Required actions:
A. Sum up the forum thread about ICS settings in three sentences.
B. In the rows, turn the lines into a numbered list, beginning at the line that has "Positioned in front is point (196, 448)." and ending after the line that has "Absolutely, wooden chair". Skip blank lines, and leave the pictures out.

These are the settings that were working with the Modem network, I have tried changing them without effect.

Any settings not listed are set to automatic.

ICS is set up on a PPTP VPN, this is because although I basically use a wired network there are occasions when I connect the PC wirelessly and using the VPN for the shared connection avoids the need to move it from one adapter to another.
When I was using the Modem this always worked without problems.
Although the VPN is set to automatic if I am not mistaken its IP Address is in fact 192.168.0.1 because that is what Windows allocates to ICS.

Everything on and between both computers is working except for ICS which I can only put down to the wrong settings, any advice on the correct ones would be appreciated.


----------



## Wand3r3r (Sep 17, 2010)

Preferred DNS server: 192.168.0.1
Alternate DNS server: 192.168.0.2

These are invalid dns entries.

According to what you write your ICS host pc should have the following settings;

Internet facing nic:
IP: Address: 192.168.2.3
Subnet Mask: 255.255.255.0
gateway Address: 192.168.2.1
Preferred DNS server: 74.118.212.1
Alternate DNS server: 74.118.212.2


Lan facing nic
IP: Address: 192.168.0.1
Subnet Mask: 255.255.255.0
Default Gateway: no listed gateway
no need to list dns

On the downsteam pc you would have
IP: Address: 192.168.0.2
Subnet Mask: 255.255.255.0
Default Gateway:192.168.0.1
dns 192.168.0.1


----------



## Pilgrim-online (Jan 2, 2011)

Hi Wand3r3r, thank you for your reply and my apologies for not getting back to you yesterday.

I have entered the settings you suggested but still have no ICS.
I have also set static IP Adresses for the Wireless Connections on both computers as after adding the Gateway they were showing an address conflict.

I am attaching a screenshot of what now appears in Network Connections when all the relevant connections are enabled, I do not know if it will give you any suggestion as to the problem, the only differences from my previous network are the addition of the Internet Gateway and the Router Connection has replaced the Modem Connection.


----------



## Wand3r3r (Sep 17, 2010)

please post the results of an ipconfig /all for review. Thanks


----------



## Pilgrim-online (Jan 2, 2011)

Data records:
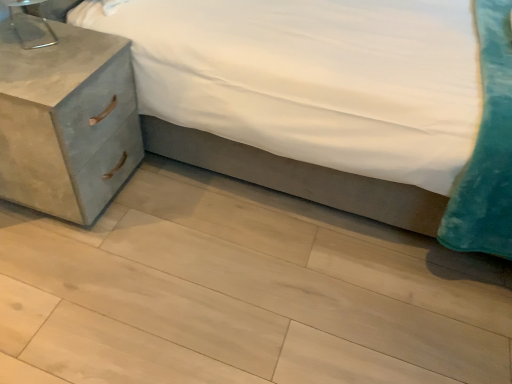
Question: Is metallic silver table lamp at upper left positioned in front of velvet teal pillow at lower right?

Choices:
 (A) no
 (B) yes

Answer: (A)

Question: Could you tell me if metallic silver table lamp at upper left is facing velvet teal pillow at lower right?

Choices:
 (A) no
 (B) yes

Answer: (B)

Question: Is the depth of metallic silver table lamp at upper left greater than that of velvet teal pillow at lower right?

Choices:
 (A) no
 (B) yes

Answer: (B)

Question: Is velvet teal pillow at lower right completely or partially inside metallic silver table lamp at upper left?

Choices:
 (A) yes
 (B) no

Answer: (B)

Question: From a real-world perspective, is metallic silver table lamp at upper left located higher than velvet teal pillow at lower right?

Choices:
 (A) no
 (B) yes

Answer: (B)

Question: Is metallic silver table lamp at upper left shorter than velvet teal pillow at lower right?

Choices:
 (A) no
 (B) yes

Answer: (B)

Question: Can you confirm if velvet teal pillow at lower right is positioned to the right of light wood floor at lower center?

Choices:
 (A) yes
 (B) no

Answer: (A)

Question: Is velvet teal pillow at lower right bigger than light wood floor at lower center?

Choices:
 (A) yes
 (B) no

Answer: (A)

Question: Can you confirm if velvet teal pillow at lower right is smaller than light wood floor at lower center?

Choices:
 (A) yes
 (B) no

Answer: (B)

Question: From a real-world perspective, is velvet teal pillow at lower right on light wood floor at lower center?

Choices:
 (A) no
 (B) yes

Answer: (B)

Question: From a real-world perspective, does velvet teal pillow at lower right sit lower than light wood floor at lower center?

Choices:
 (A) no
 (B) yes

Answer: (A)

Question: Can you confirm if velvet teal pillow at lower right is wider than light wood floor at lower center?

Choices:
 (A) no
 (B) yes

Answer: (B)

Question: Does metallic silver table lamp at upper left have a greater height compared to light wood floor at lower center?

Choices:
 (A) yes
 (B) no

Answer: (A)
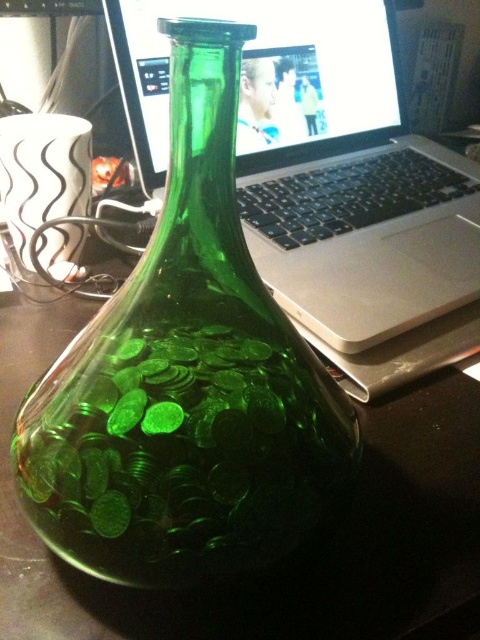
Between green glass vase at center and sleek silver laptop at center, which one appears on the right side from the viewer's perspective?

sleek silver laptop at center

Between point (196, 448) and point (391, 113), which one is positioned in front?

Positioned in front is point (196, 448).

At what (x,y) coordinates should I click in order to perform the action: click on green glass vase at center. Please return your answer as a coordinate pair (x, y). This screenshot has width=480, height=640. Looking at the image, I should click on (184, 380).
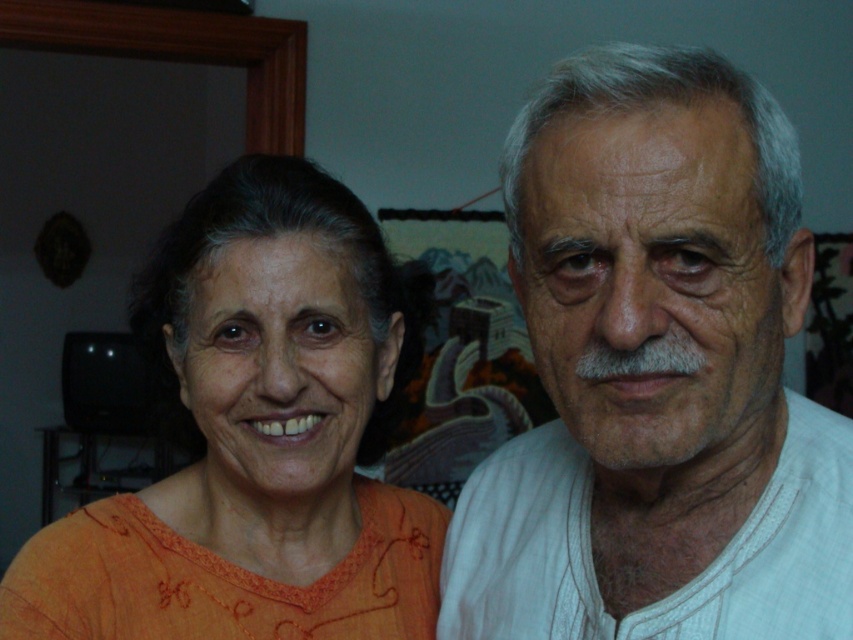
Which is above, white cotton shirt at right or orange embroidered top at left?

orange embroidered top at left

Does point (648, 58) lie behind point (363, 518)?

That is False.

Image resolution: width=853 pixels, height=640 pixels. I want to click on white cotton shirt at right, so click(x=656, y=376).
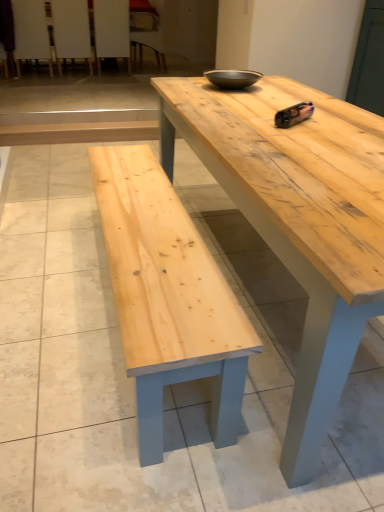
Where is `natural wood table at center`? The width and height of the screenshot is (384, 512). natural wood table at center is located at coordinates (298, 220).

Image resolution: width=384 pixels, height=512 pixels. Describe the element at coordinates (232, 78) in the screenshot. I see `matte black bowl at center` at that location.

Identify the location of matte black bowl at center. (232, 78).

Measure the distance between wooden chair at upper left, the 4th chair from the left, and camera.

The depth of wooden chair at upper left, the 4th chair from the left, is 5.50 meters.

What do you see at coordinates (148, 31) in the screenshot?
I see `wooden chair at upper left, which is the 1th chair from right to left` at bounding box center [148, 31].

Find the location of a particular element. natural wood table at center is located at coordinates (298, 220).

In the scene shown: Is wooden chair at upper left, which is the 1th chair from right to left, not within white wood chair at upper left, which is the 3th chair in left-to-right order?

Absolutely, wooden chair at upper left, which is the 1th chair from right to left, is external to white wood chair at upper left, which is the 3th chair in left-to-right order.

Can you tell me how much wooden chair at upper left, the 4th chair from the left, and white wood chair at upper left, the second chair in the right-to-left sequence, differ in facing direction?

They differ by 90 degrees in their facing directions.

Which object is positioned more to the left, wooden chair at upper left, which is the 1th chair from right to left, or white wood chair at upper left, the second chair in the right-to-left sequence?

Positioned to the left is white wood chair at upper left, the second chair in the right-to-left sequence.

Is wooden chair at upper left, which is the 1th chair from right to left, bigger or smaller than white wood chair at upper left, the second chair in the right-to-left sequence?

Clearly, wooden chair at upper left, which is the 1th chair from right to left, is larger in size than white wood chair at upper left, the second chair in the right-to-left sequence.

Which is behind, wooden chair at upper left, the 4th chair from the left, or wooden chair at upper left, placed as the second chair when sorted from left to right?

wooden chair at upper left, the 4th chair from the left, is more distant.

What's the angular difference between wooden chair at upper left, the 4th chair from the left, and wooden chair at upper left, placed as the 3th chair when sorted from right to left,'s facing directions?

The angular difference between wooden chair at upper left, the 4th chair from the left, and wooden chair at upper left, placed as the 3th chair when sorted from right to left, is 87.5 degrees.

In terms of width, does wooden chair at upper left, which is the 1th chair from right to left, look wider or thinner when compared to wooden chair at upper left, placed as the second chair when sorted from left to right?

Considering their sizes, wooden chair at upper left, which is the 1th chair from right to left, looks broader than wooden chair at upper left, placed as the second chair when sorted from left to right.

From a real-world perspective, is wooden chair at upper left, the 4th chair from the left, physically located above or below wooden chair at upper left, placed as the 3th chair when sorted from right to left?

From a real-world perspective, wooden chair at upper left, the 4th chair from the left, is physically below wooden chair at upper left, placed as the 3th chair when sorted from right to left.

Can you tell me how much white wood chair at upper left, which is the 3th chair in left-to-right order, and matte black bowl at center differ in facing direction?

There is a 176-degree angle between the facing directions of white wood chair at upper left, which is the 3th chair in left-to-right order, and matte black bowl at center.

From a real-world perspective, does white wood chair at upper left, the second chair in the right-to-left sequence, stand above matte black bowl at center?

No, from a real-world perspective, white wood chair at upper left, the second chair in the right-to-left sequence, is not over matte black bowl at center

Does white wood chair at upper left, which is the 3th chair in left-to-right order, come behind matte black bowl at center?

Yes, white wood chair at upper left, which is the 3th chair in left-to-right order, is further from the viewer.

Consider the image. Which is closer, (122, 42) or (250, 74)?

The point (250, 74) is in front.

Which object is more forward, wooden chair at upper left, placed as the 3th chair when sorted from right to left, or wooden chair at upper left, which is the 1th chair from right to left?

wooden chair at upper left, placed as the 3th chair when sorted from right to left.

Is wooden chair at upper left, placed as the second chair when sorted from left to right, positioned with its back to wooden chair at upper left, the 4th chair from the left?

No.

Which is in front, point (75, 35) or point (157, 49)?

The point (157, 49) is closer.

Choose the correct answer: Is wooden chair at upper left, placed as the second chair when sorted from left to right, inside wooden chair at upper left, the 4th chair from the left, or outside it?

wooden chair at upper left, placed as the second chair when sorted from left to right, cannot be found inside wooden chair at upper left, the 4th chair from the left.

Does matte black bowl at center have a smaller size compared to wooden chair at upper left, placed as the 3th chair when sorted from right to left?

Correct, matte black bowl at center occupies less space than wooden chair at upper left, placed as the 3th chair when sorted from right to left.

The height and width of the screenshot is (512, 384). I want to click on bowl below the wooden chair at upper left, placed as the 3th chair when sorted from right to left (from the image's perspective), so click(x=232, y=78).

Which is closer, (x=213, y=70) or (x=63, y=26)?

Point (x=213, y=70) appears to be closer to the viewer than point (x=63, y=26).

Considering their positions, is matte black bowl at center located in front of or behind wooden chair at upper left, placed as the second chair when sorted from left to right?

matte black bowl at center is in front of wooden chair at upper left, placed as the second chair when sorted from left to right.

Is there a large distance between wooden chair at upper left, positioned as the 4th chair in right-to-left order, and wooden chair at upper left, which is the 1th chair from right to left?

Yes.

Which is in front, wooden chair at upper left, positioned as the 4th chair in right-to-left order, or wooden chair at upper left, which is the 1th chair from right to left?

wooden chair at upper left, positioned as the 4th chair in right-to-left order, is more forward.

From a real-world perspective, who is located higher, wooden chair at upper left, positioned as the 1th chair in left-to-right order, or wooden chair at upper left, the 4th chair from the left?

In real-world perspective, wooden chair at upper left, positioned as the 1th chair in left-to-right order, is above.

Is wooden chair at upper left, placed as the 3th chair when sorted from right to left, facing away from matte black bowl at center?

Yes, wooden chair at upper left, placed as the 3th chair when sorted from right to left,'s orientation is away from matte black bowl at center.

Looking at the image, does wooden chair at upper left, placed as the 3th chair when sorted from right to left, seem bigger or smaller compared to matte black bowl at center?

In the image, wooden chair at upper left, placed as the 3th chair when sorted from right to left, appears to be larger than matte black bowl at center.

Which point is more distant from viewer, (86, 39) or (247, 70)?

The point (86, 39) is more distant.

Which is more to the right, wooden chair at upper left, placed as the 3th chair when sorted from right to left, or matte black bowl at center?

Responses by task:
A. The original poster says ICS, set up on a PPTP VPN, is the only thing not working between both computers, even though the settings had worked with the Modem network. Wand3r3r calls the listed DNS entries invalid and gives settings for the ICS host's Internet facing and LAN facing NICs and for the downstream PC. Pilgrim-online enters those settings but still has no ICS, and Wand3r3r asks for the results of an ipconfig /all.

B.
1. Positioned in front is point (196, 448).
2. At what (x,y) coordinates should I click in order to perform the action: click on green glass vase at center. Please return your answer as a coordinate pair (x, y). This screenshot has width=480, height=640. Looking at the image, I should click on (184, 380).
3. Which is above, white cotton shirt at right or orange embroidered top at left?
4. orange embroidered top at left
5. Does point (648, 58) lie behind point (363, 518)?
6. That is False.
7. Image resolution: width=853 pixels, height=640 pixels. I want to click on white cotton shirt at right, so click(x=656, y=376).
8. Where is `natural wood table at center`? The width and height of the screenshot is (384, 512). natural wood table at center is located at coordinates (298, 220).
9. Image resolution: width=384 pixels, height=512 pixels. Describe the element at coordinates (232, 78) in the screenshot. I see `matte black bowl at center` at that location.
10. Identify the location of matte black bowl at center. (232, 78).
11. Measure the distance between wooden chair at upper left, the 4th chair from the left, and camera.
12. The depth of wooden chair at upper left, the 4th chair from the left, is 5.50 meters.
13. What do you see at coordinates (148, 31) in the screenshot?
14. I see `wooden chair at upper left, which is the 1th chair from right to left` at bounding box center [148, 31].
15. Find the location of a particular element. natural wood table at center is located at coordinates (298, 220).
16. In the scene shown: Is wooden chair at upper left, which is the 1th chair from right to left, not within white wood chair at upper left, which is the 3th chair in left-to-right order?
17. Absolutely, wooden chair at upper left, which is the 1th chair from right to left, is external to white wood chair at upper left, which is the 3th chair in left-to-right order.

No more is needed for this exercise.